Institute of Computer Science, Martin Luther University Halle-Wittenberg, Halle 06120, Germany.
Goethe-University Frankfurt, Institute for Cardiovascular Regeneration, Theodor-Stern-Kai 7, 60590 Frankfurt, Germany.
Nucleic Acids Res. 2023 Oct 13;51(18):e95. doi: 10.1093/nar/gkad693.

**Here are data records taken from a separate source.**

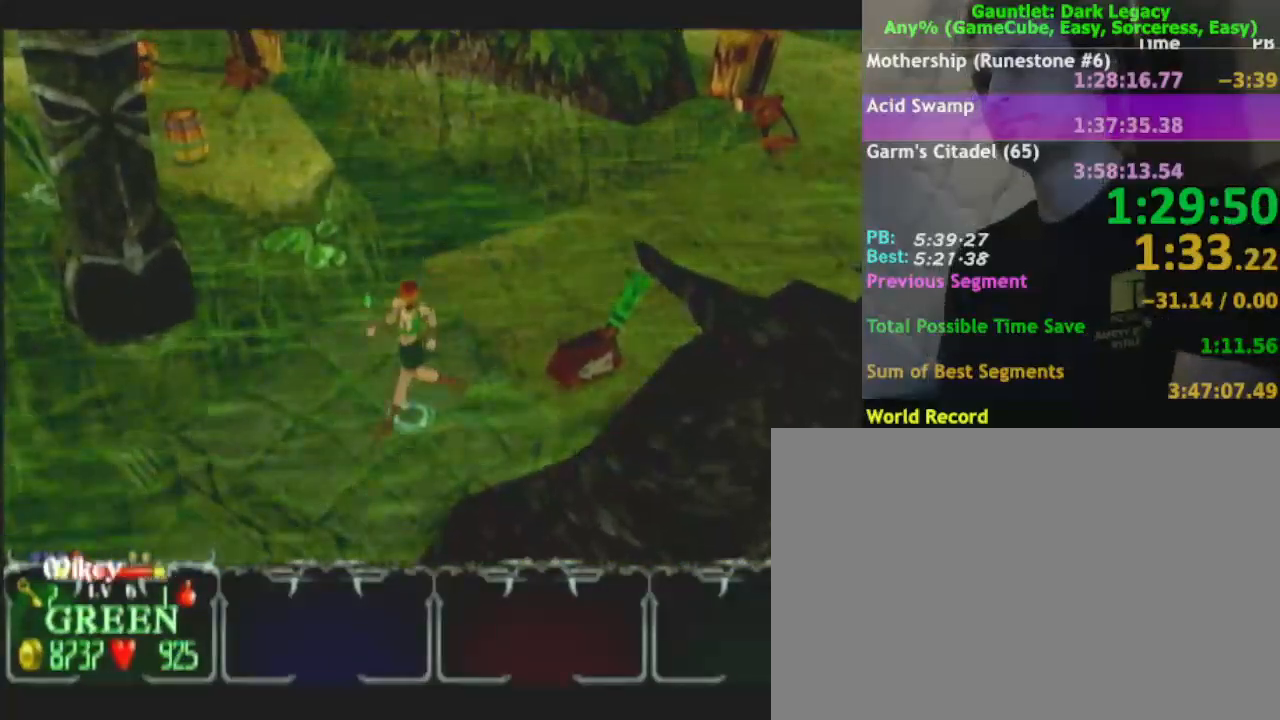
{"buttons": [], "left_stick": "down-left", "right_stick": "center", "events": [[367, "DPAD_UP", "down"], [483, "DPAD_UP", "up"]]}
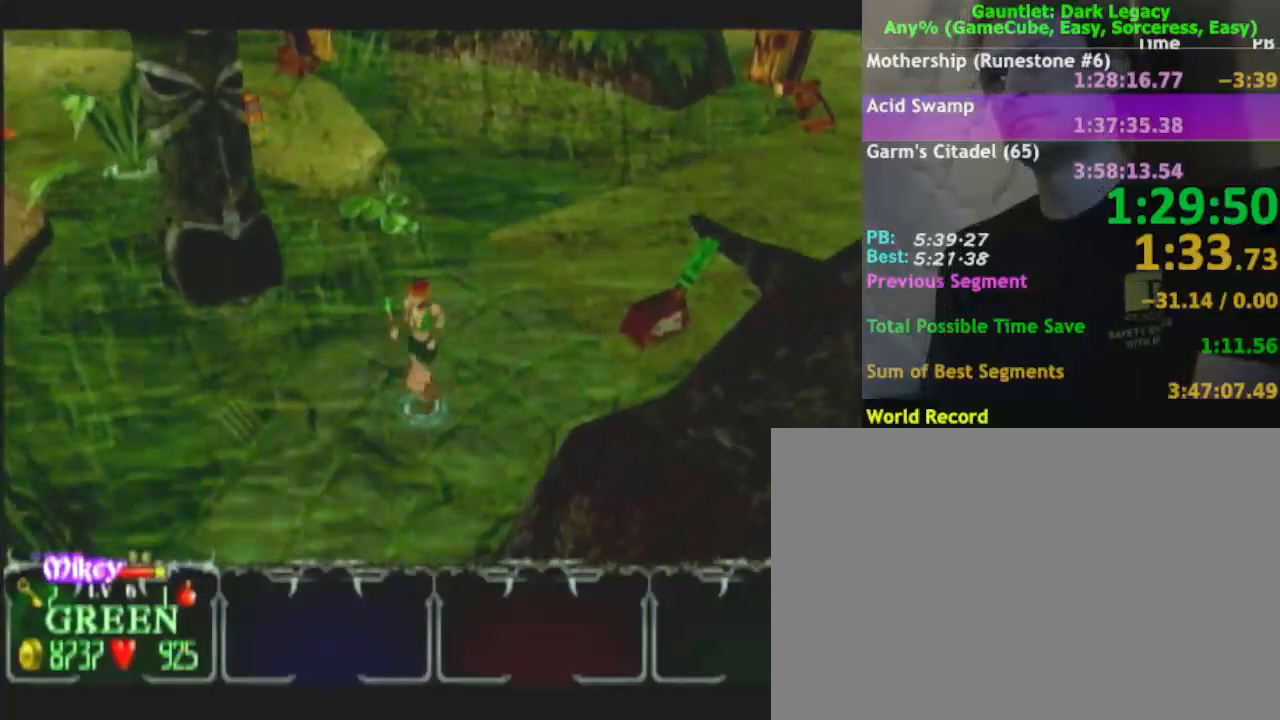
{"buttons": [], "left_stick": "down-left", "right_stick": "center"}
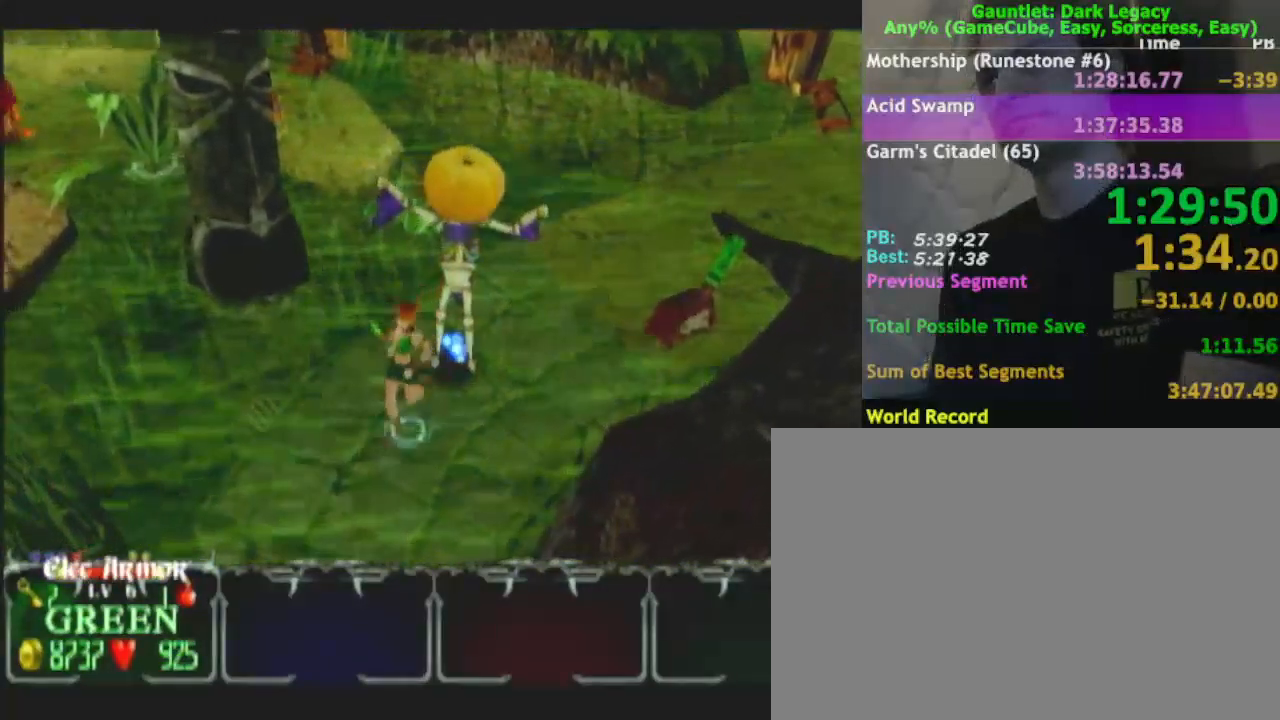
{"buttons": [], "left_stick": "down-left", "right_stick": "center", "events": [[100, "left_stick", "down"], [117, "L1", "down"], [250, "L1", "up"], [450, "left_stick", "down-left"]]}
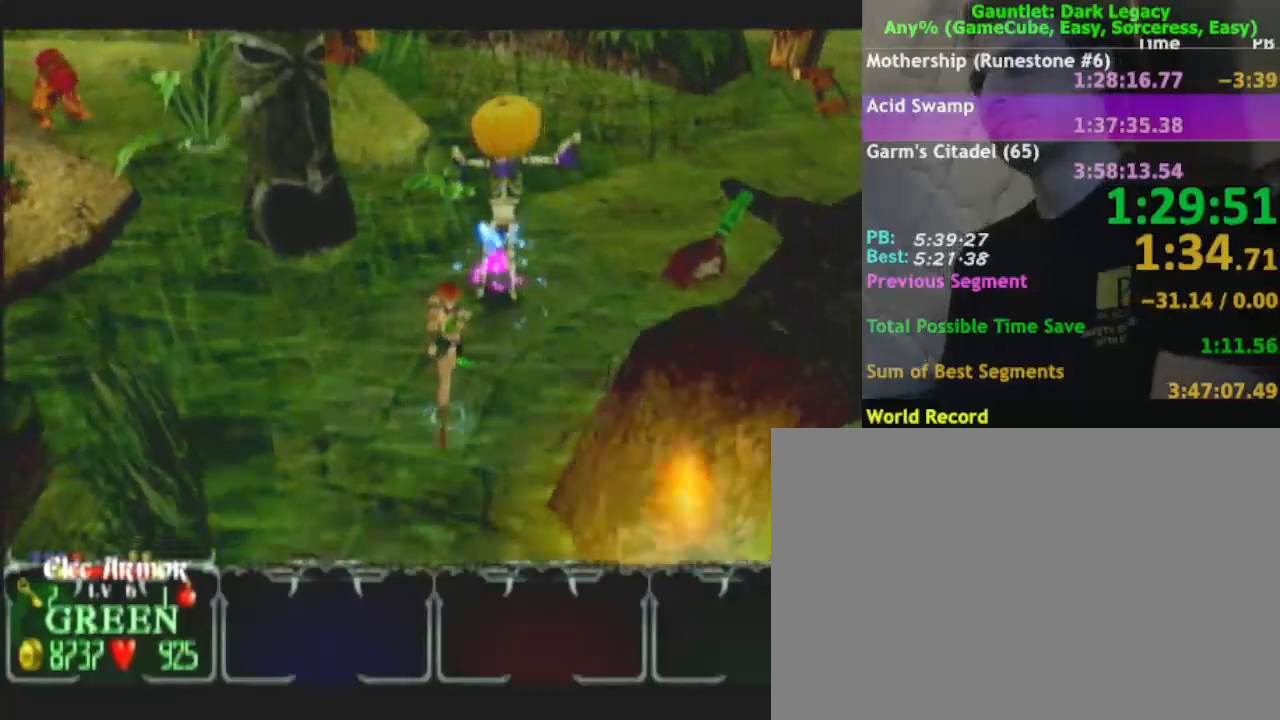
{"buttons": [], "left_stick": "down-left", "right_stick": "center", "events": [[333, "left_stick", "down"], [500, "left_stick", "down-left"]]}
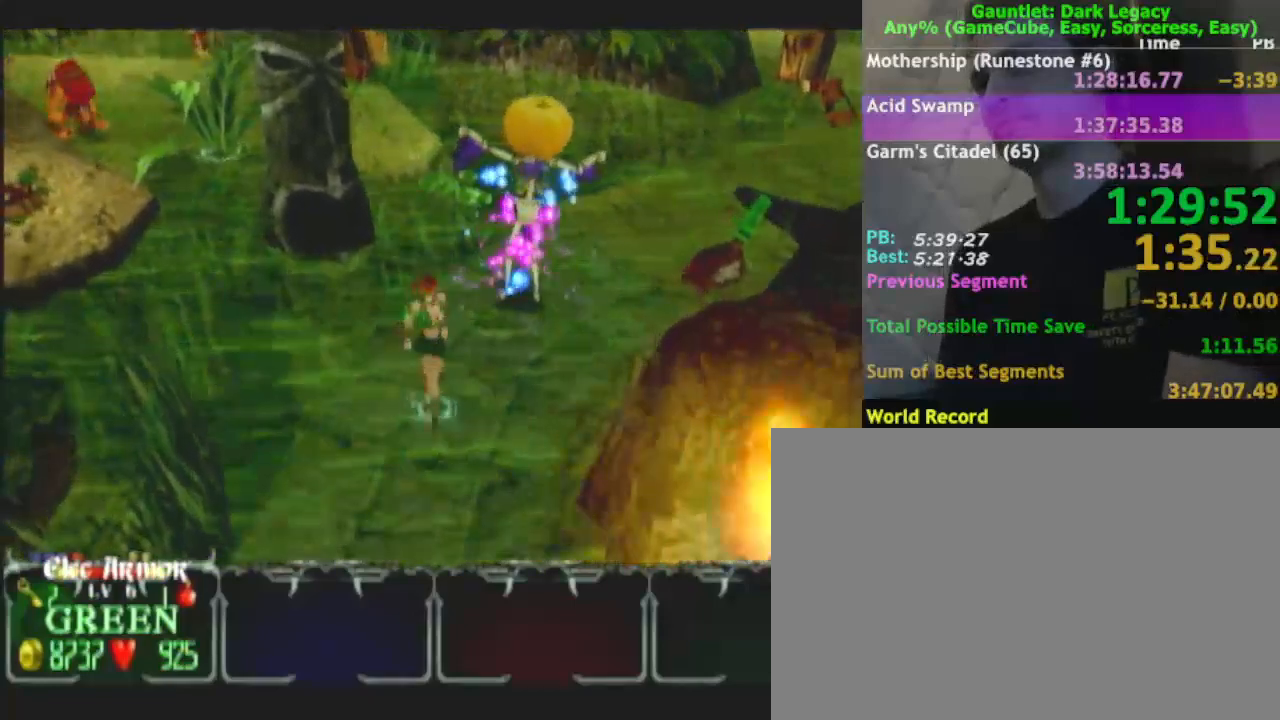
{"buttons": [], "left_stick": "down", "right_stick": "center", "events": [[367, "left_stick", "down"]]}
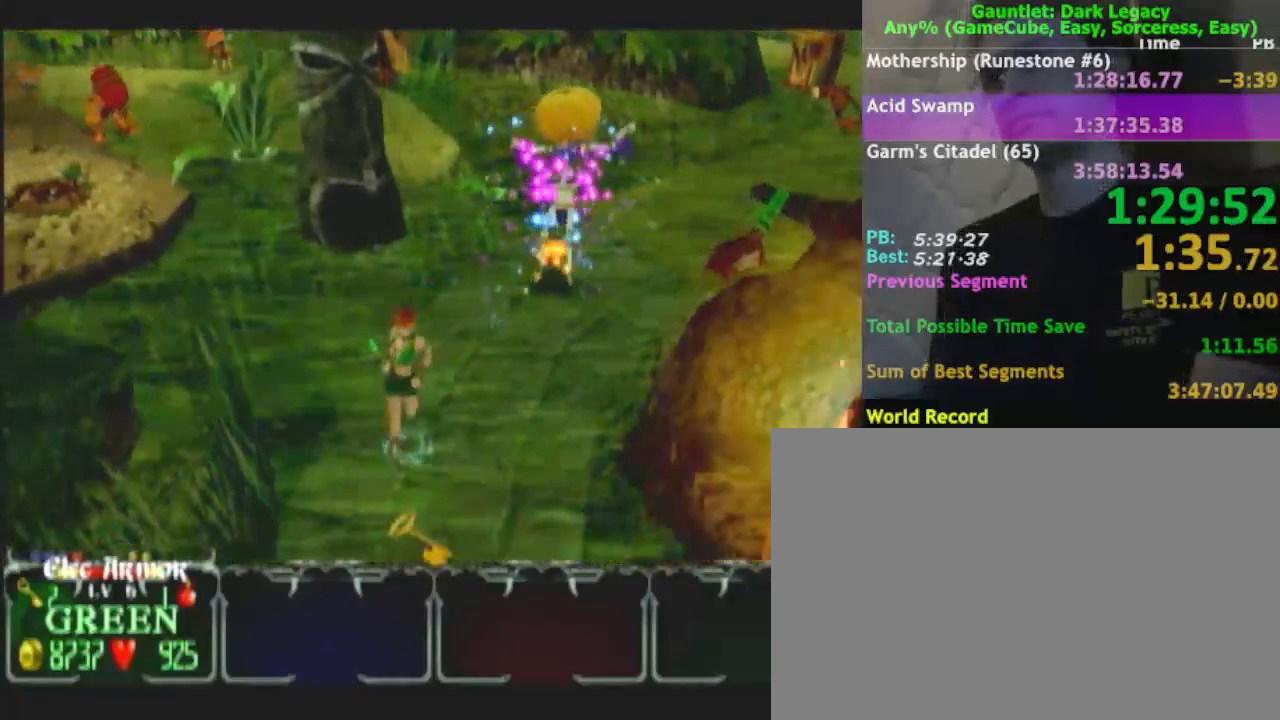
{"buttons": [], "left_stick": "down", "right_stick": "center", "events": [[117, "L1", "down"], [217, "L1", "up"]]}
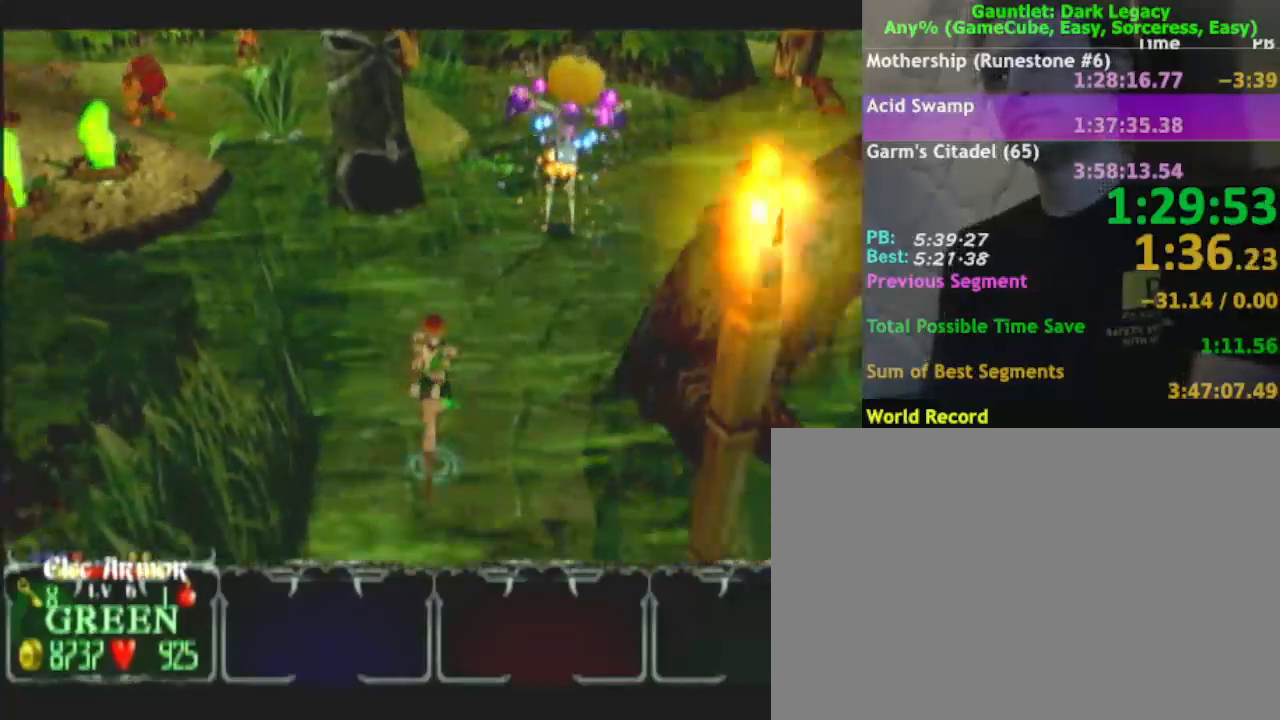
{"buttons": [], "left_stick": "down", "right_stick": "center", "events": [[100, "left_stick", "down-left"], [250, "left_stick", "down"]]}
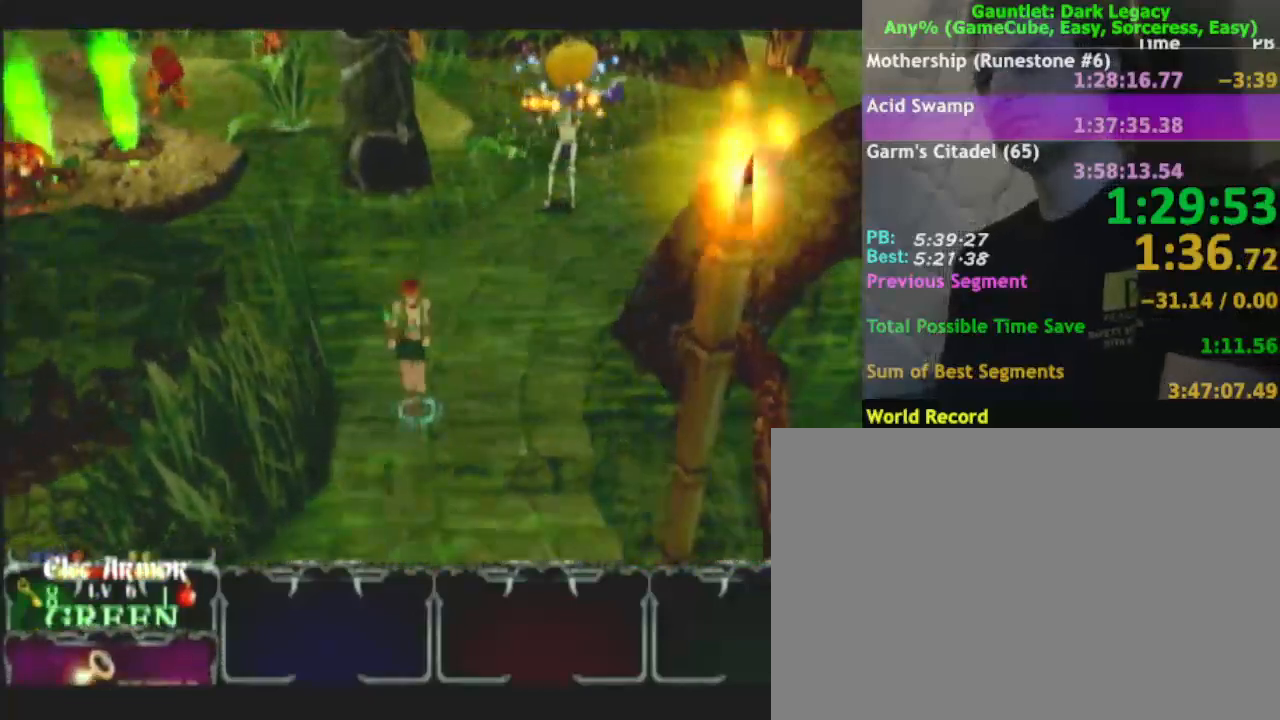
{"buttons": [], "left_stick": "down", "right_stick": "center", "events": [[67, "left_stick", "down-left"], [167, "left_stick", "down"]]}
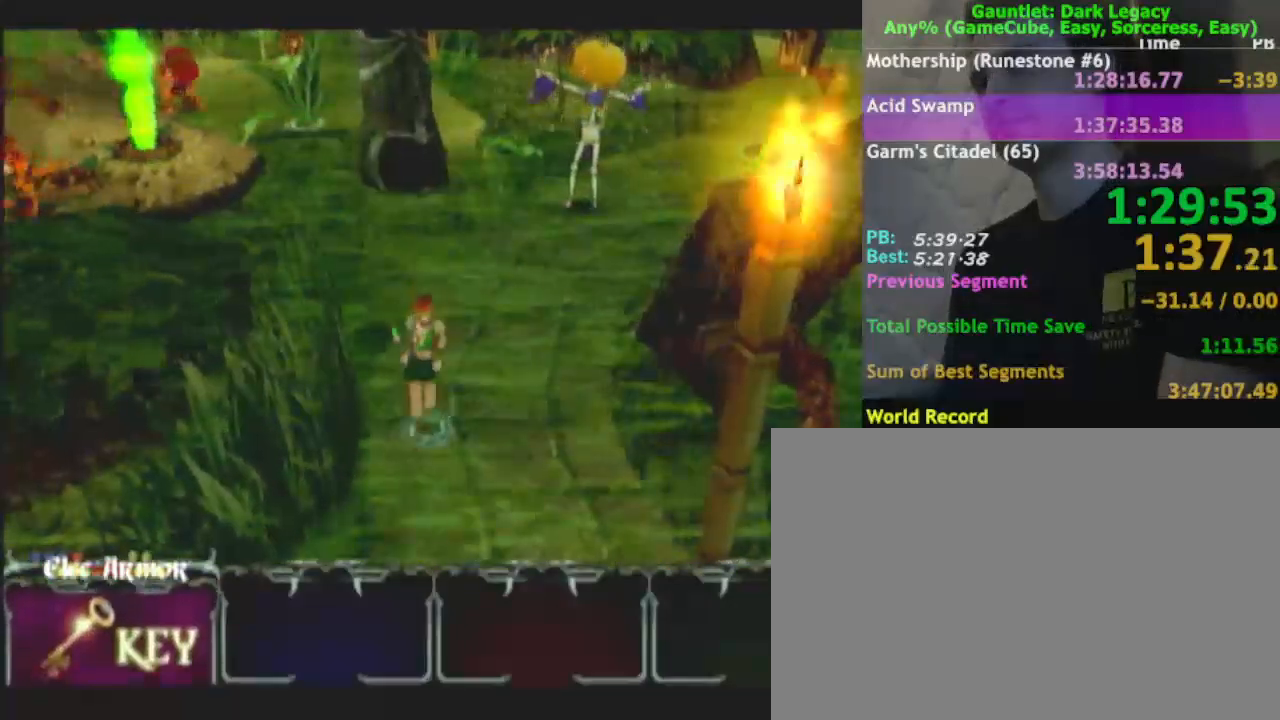
{"buttons": [], "left_stick": "down", "right_stick": "center", "events": []}
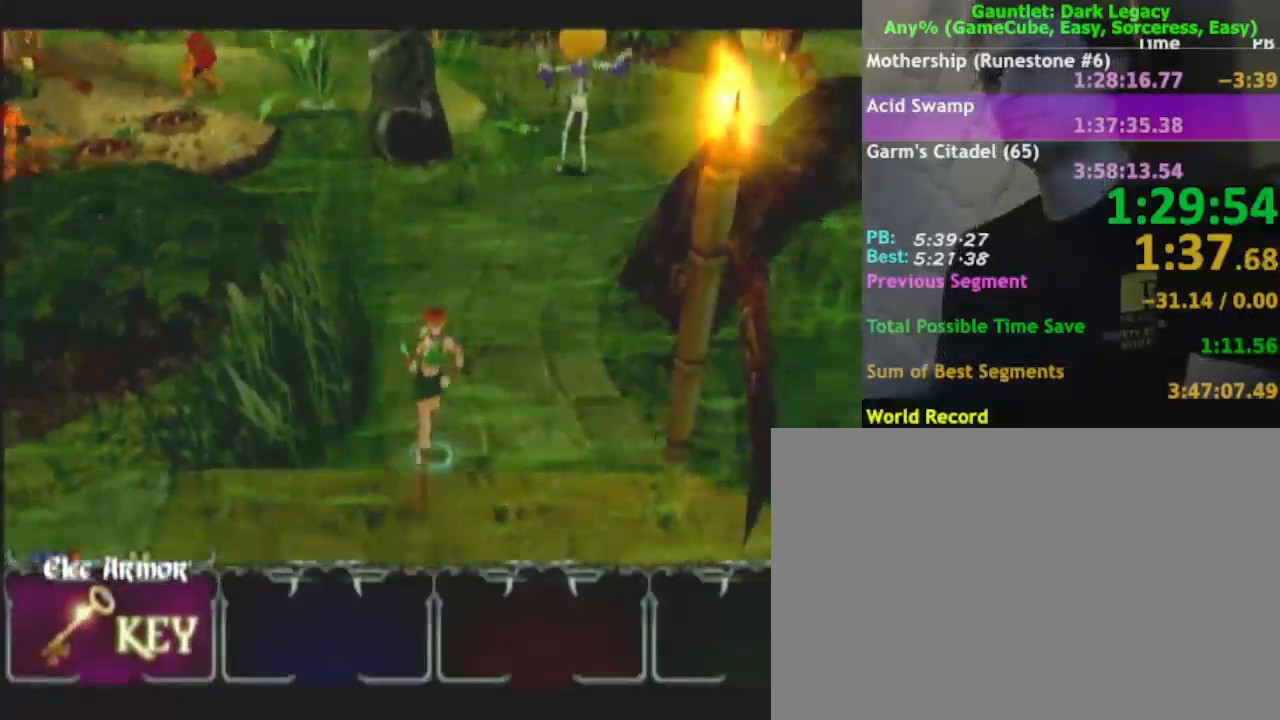
{"buttons": [], "left_stick": "down-left", "right_stick": "center", "events": [[17, "left_stick", "down-left"]]}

Several studies suggested that transcription factor (TF) binding to DNA may be impaired or enhanced by DNA methylation. We present MeDeMo, a toolbox for TF motif analysis that combines information about DNA methylation with models capturing intra-motif dependencies. In a large-scale study using ChIP-seq data for 335 TFs, we identify novel TFs that show a binding behaviour associated with DNA methylation. Overall, we find that the presence of CpG methylation decreases the likelihood of binding for the majority of methylation-associated TFs. For a considerable subset of TFs, we show that intra-motif dependencies are pivotal for accurately modelling the impact of DNA methylation on TF binding. We illustrate that the novel methylation-aware TF binding models allow to predict differential ChIP-seq peaks and improve the genome-wide analysis of TF binding. Our work indicates that simplistic models that neglect the effect of DNA methylation on DNA binding may lead to systematic underperformance for methylation-associated TFs.
几项研究表明,转录因子(TF)与 DNA 的结合可能会受到 DNA 甲基化的损害或增强。我们提出了 MeDeMo,这是一个用于 TF 基序分析的工具包,它将 DNA 甲基化的信息与捕获基序内依赖性的模型相结合。在一项使用 335 个 TF 的 ChIP-seq 数据的大规模研究中,我们确定了显示与 DNA 甲基化相关的结合行为的新型 TF。总体而言,我们发现 CpG 甲基化的存在降低了大多数与甲基化相关的 TF 结合的可能性。对于相当一部分 TF,我们表明基序内的依赖性对于准确建模 DNA 甲基化对 TF 结合的影响至关重要。我们表明,新型的甲基化感知 TF 结合模型可以预测差异 ChIP-seq 峰,并改进 TF 结合的全基因组分析。我们的工作表明,忽略 DNA 甲基化对 DNA 结合影响的简单模型可能会导致与甲基化相关的 TF 出现系统性能下降。